Zomboy, “Here To Stay': Exclusive Song Premiere
Never Say Die launches new imprint with a dancehall-inspired cut from the polished U.K. producer.
Stay in school, kids. While all electronic music success stories don’t necessarily teach that lesson (plenty of today’s stars have no formal training), Zomboy is a model student.
“My background in engineering really did help when it came to producing dance music,” says the 23-year-old U.K.-based DJ/producer born Joshua Mellody. “Having the knowledge and ability to process audio and mix and master on my own really helped set me and my sound apart.”

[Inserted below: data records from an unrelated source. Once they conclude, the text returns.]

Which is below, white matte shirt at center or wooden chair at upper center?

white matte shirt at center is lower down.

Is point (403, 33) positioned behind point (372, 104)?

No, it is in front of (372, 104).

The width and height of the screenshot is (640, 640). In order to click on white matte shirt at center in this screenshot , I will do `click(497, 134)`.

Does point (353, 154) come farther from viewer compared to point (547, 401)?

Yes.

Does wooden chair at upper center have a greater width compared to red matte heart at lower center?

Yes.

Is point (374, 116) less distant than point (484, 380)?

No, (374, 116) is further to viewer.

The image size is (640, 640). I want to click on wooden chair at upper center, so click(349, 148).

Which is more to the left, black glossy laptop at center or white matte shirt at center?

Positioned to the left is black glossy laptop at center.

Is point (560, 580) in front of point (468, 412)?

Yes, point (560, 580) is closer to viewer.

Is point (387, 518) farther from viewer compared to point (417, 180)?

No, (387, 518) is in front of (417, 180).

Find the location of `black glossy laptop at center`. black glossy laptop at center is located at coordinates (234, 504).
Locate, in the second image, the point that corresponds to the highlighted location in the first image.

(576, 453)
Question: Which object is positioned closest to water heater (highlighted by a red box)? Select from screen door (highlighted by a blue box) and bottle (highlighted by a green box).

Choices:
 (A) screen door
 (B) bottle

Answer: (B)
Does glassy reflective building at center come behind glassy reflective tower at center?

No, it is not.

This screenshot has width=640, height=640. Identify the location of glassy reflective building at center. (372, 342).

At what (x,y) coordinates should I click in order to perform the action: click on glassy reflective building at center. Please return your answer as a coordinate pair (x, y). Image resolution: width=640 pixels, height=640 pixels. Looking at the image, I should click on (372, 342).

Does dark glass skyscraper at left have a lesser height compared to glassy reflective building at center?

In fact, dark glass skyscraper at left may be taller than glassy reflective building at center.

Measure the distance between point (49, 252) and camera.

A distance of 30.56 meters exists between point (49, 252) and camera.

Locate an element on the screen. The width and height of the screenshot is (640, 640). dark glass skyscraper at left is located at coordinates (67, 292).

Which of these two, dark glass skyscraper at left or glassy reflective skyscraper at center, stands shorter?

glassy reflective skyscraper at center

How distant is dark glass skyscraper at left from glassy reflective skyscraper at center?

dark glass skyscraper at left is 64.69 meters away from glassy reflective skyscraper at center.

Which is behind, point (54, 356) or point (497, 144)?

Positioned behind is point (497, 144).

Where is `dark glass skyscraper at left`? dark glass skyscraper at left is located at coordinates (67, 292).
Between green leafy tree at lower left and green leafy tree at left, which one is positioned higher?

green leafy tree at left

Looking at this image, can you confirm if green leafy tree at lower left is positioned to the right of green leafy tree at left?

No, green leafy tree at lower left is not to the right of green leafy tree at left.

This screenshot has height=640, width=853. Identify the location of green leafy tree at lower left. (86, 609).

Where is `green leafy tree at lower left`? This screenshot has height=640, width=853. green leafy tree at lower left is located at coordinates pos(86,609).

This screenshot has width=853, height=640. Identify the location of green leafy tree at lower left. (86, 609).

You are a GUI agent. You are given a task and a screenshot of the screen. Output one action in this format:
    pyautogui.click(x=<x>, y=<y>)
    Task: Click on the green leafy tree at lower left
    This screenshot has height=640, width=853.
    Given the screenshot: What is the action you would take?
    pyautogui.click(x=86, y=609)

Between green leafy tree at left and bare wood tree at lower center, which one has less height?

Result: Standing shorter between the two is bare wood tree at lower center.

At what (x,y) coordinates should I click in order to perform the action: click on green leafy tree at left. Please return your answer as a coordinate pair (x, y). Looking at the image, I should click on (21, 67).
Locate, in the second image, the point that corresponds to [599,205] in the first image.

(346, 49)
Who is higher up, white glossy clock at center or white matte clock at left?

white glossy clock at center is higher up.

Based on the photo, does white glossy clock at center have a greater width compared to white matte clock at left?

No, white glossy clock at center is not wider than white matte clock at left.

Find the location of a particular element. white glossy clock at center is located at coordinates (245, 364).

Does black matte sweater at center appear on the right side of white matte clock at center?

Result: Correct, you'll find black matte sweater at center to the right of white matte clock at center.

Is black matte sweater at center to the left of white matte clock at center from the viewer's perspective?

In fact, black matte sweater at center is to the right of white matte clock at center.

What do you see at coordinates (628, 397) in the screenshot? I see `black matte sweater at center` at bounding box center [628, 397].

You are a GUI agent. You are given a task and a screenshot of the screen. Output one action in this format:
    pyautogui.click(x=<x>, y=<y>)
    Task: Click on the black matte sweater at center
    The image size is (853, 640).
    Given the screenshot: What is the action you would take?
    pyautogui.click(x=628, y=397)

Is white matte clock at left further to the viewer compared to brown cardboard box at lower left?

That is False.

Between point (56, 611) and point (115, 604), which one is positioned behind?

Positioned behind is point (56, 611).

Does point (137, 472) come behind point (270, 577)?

The polish of a proper sonic education is apparent on “The Dead Symphonic,” Zomboy’s debut EP for Never Say Die. Released in September 2012, it spent over two months in the Top 5 of the Beatport dubstep chart, powered by the reggae-bass-slam of tracks like “Nuclear,” and wailing guitar-step of “Vancouver Beatdown.”
He’s following it up with “Here To Stay,” a glossy new single out March 4 on NSD’s new imprint No Tomorrow, meant to expand the label’s focus from its dubstep specialty. Check out an exclusive stream below:
“The big difference between the two labels will be purely musical,” says Zomboy. “Never Say Die has built an incredible reputation around the world of dubstep, and is often seen to be at the forefront of the genre. No Tomorrow, however, will be a new platform for artists wanting to reach out to other genres like electro, trap and much more.”
Despite his undead moniker and hollow-eyed cartoon likeness, Zomboy’s sound has never contained the apocalyptic doom of his darker dubstep compadres, like Excision and Messinian. Perhaps his zombie is more like the one in teenage rom-com “Warm Bodies”: a lover, not an eater. “Here To Stay” follows in that vein. It’s prime Miami Music Week fare, featuring vocals by U.K. dancehall star Lady Chann against a bouncy synth-chant that recalls the lighter moments of one of Zomboy’s admitted influences, Skrillex.
“The vocal track was originally recorded for ‘Nuclear,’ but due to some complications it wasn’t used on the final piece. I had this amazing a capella sitting there doing nothing,” he says. “So on the way back from a show, I began to rework it into another original, and I ended up turning it over in one day.”
Zomboy’s back in the States in March for dates with Flux Pavilion, Skism and Pretty Lights.